ELKTON — Terrie G. Spiro has tendered her resignation as president and chief executive officer of Cecil Bancorp Inc. and Cecil Bank, the last locally-owned financial institution in Cecil County.

The board of directors accepted her resignation effective Nov. 30 and brought in J. William Knott to succeed her immediately.

Knott, with almost 40 years in banking, became president and CEO of Cecil Bank and Cecil Bancorp Inc. effective Dec. 1.

“It’s just another chapter in the long history of Cecil Bank,” said spokeswoman Katherine Elliott. Knott is the 5th president of the bank founded in 1959.

Knott met with employees Wednesday and thanked them for all their hard work, telling them he “joined the bank to help it grow.”

Spiro was with Cecil Bank for seven years and was brought in to rescue the financial company from collapse. According Elliott, under Spiro’s guidance more than $39 million in outstanding debt was retired including TARP funds and foreclosures. (TARP is the federal program initiated to bail out homeowners behind in mortgage payments from the real estate bubble in 2008) She is credited with reducing operating costs and saving another $30.2 million in recapitalization.

In August Cecil Bank announced it was closing three branches; in Cecilton, Elkton and Havre de Grace. Those branches officially close Saturday.

Its Aberdeen branch had been sold to Howard Bank in 2013.

All of this helped turn Cecil Bank back to well-capitalized status.

“Terrie Spiro was recruited to the bank as a well-known CEO and well-respected turnaround specialist. During her seven years as President and CEO she has made exceptional strides in focusing on the sale of large OREO (foreclosed) properties, reducing the bank’s classified assets and past due loans, making improvements to the securities portfolio, and enhancing products and services,” board president William H. Cole IV said Tuesday. “Terrie’s extensive experience and expertise have brought the bank through difficult times, and we are exceptionally grateful for her tenacious dedication to the success of Cecil Bank.”

Her successor is also grateful for Spiro’s work.

“Ninety percent of the problems are behind us now,” Knott said, adding Spiro “did all the heavy lifting.” He is confident that the plans she put in place will keep the bank moving forward with success.

Spiro replaced Mary Halsey, who retired in Nov. 2013. Halsey was sentenced last month to two years in federal prison and five years probation for conspiracy to commit bank fraud, receipt of a bribe by a bank official, and false statement in bank records in a scheme that cost the bank $145,000. She could have been sentenced to as much as 90 years cumulatively.
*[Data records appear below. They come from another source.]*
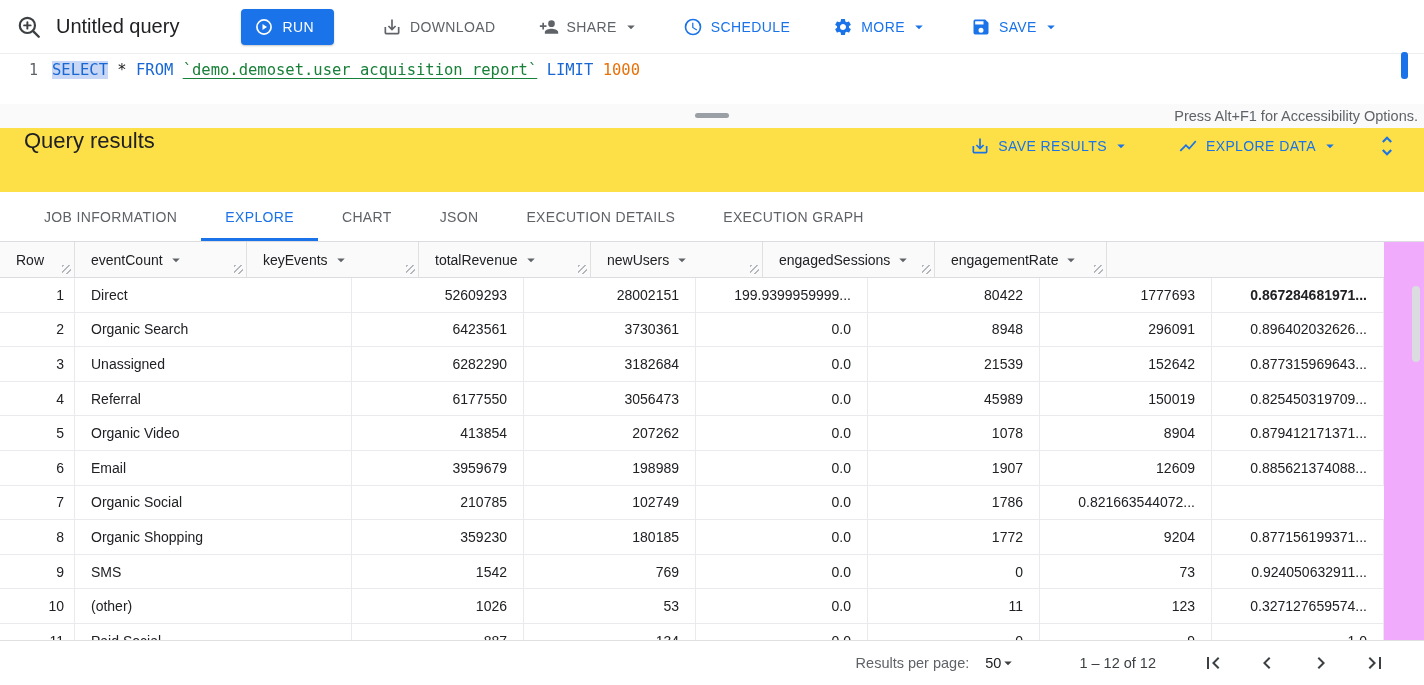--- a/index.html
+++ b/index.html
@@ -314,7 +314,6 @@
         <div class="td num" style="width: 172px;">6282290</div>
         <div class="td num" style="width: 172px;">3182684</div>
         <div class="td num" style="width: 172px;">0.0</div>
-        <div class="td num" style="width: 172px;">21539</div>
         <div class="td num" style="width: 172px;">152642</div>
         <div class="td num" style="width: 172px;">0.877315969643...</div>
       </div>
Elliott said Spiro’s departure was in no way connected.

Fixing what’s broke

One of Spiro’s first moves was to de-register Cecil Bank with the Securities and Exchange Commission, which she told the Whig in 2014 would realize a savings of thousands of dollars over time.

“The board of directors and I considered de-registering when we looked at how much we could save in terms of lawyers, accounting, printing and employees’ time in compiling the figures and reporting them to the SEC,” she said at that time. “It was an economic decision and our stock is only thinly traded, which is fairly typical of most community banks.”

The US Federal Reserve issued a “Prompt Corrective Action” directive to Cecil Bank in Aug. 2015. That directive came about three months after the Federal Reserve warned Cecil Bank that it had been operating from an undercapitalized position and had not submitted an acceptable capital restoration plan.

Two years went by when Cecil Bank entered into Chapter 11 bankruptcy in June 2017, but emerged less than four months later with new investors and $30 million in newly issued stock.

Not really settled in yet to his new office, Knott said it’s business as usual.

“We will continue to take care of our clients,” Knott said. “They’ve been loyal to us.”

Coming from Baltimore, Knott is familiar with the history of Cecil Bank, which was founded as Cecil Federal Savings almost 62 years ago. The name shortened to Cecil Federal in 2002, and then Cecil Bank in 2006.

“We appreciate the deep roots in Cecil County and our loyal customers,” Knott said.

Pending regulatory approval, Spiro will remain as a consultant to Cecil Bank.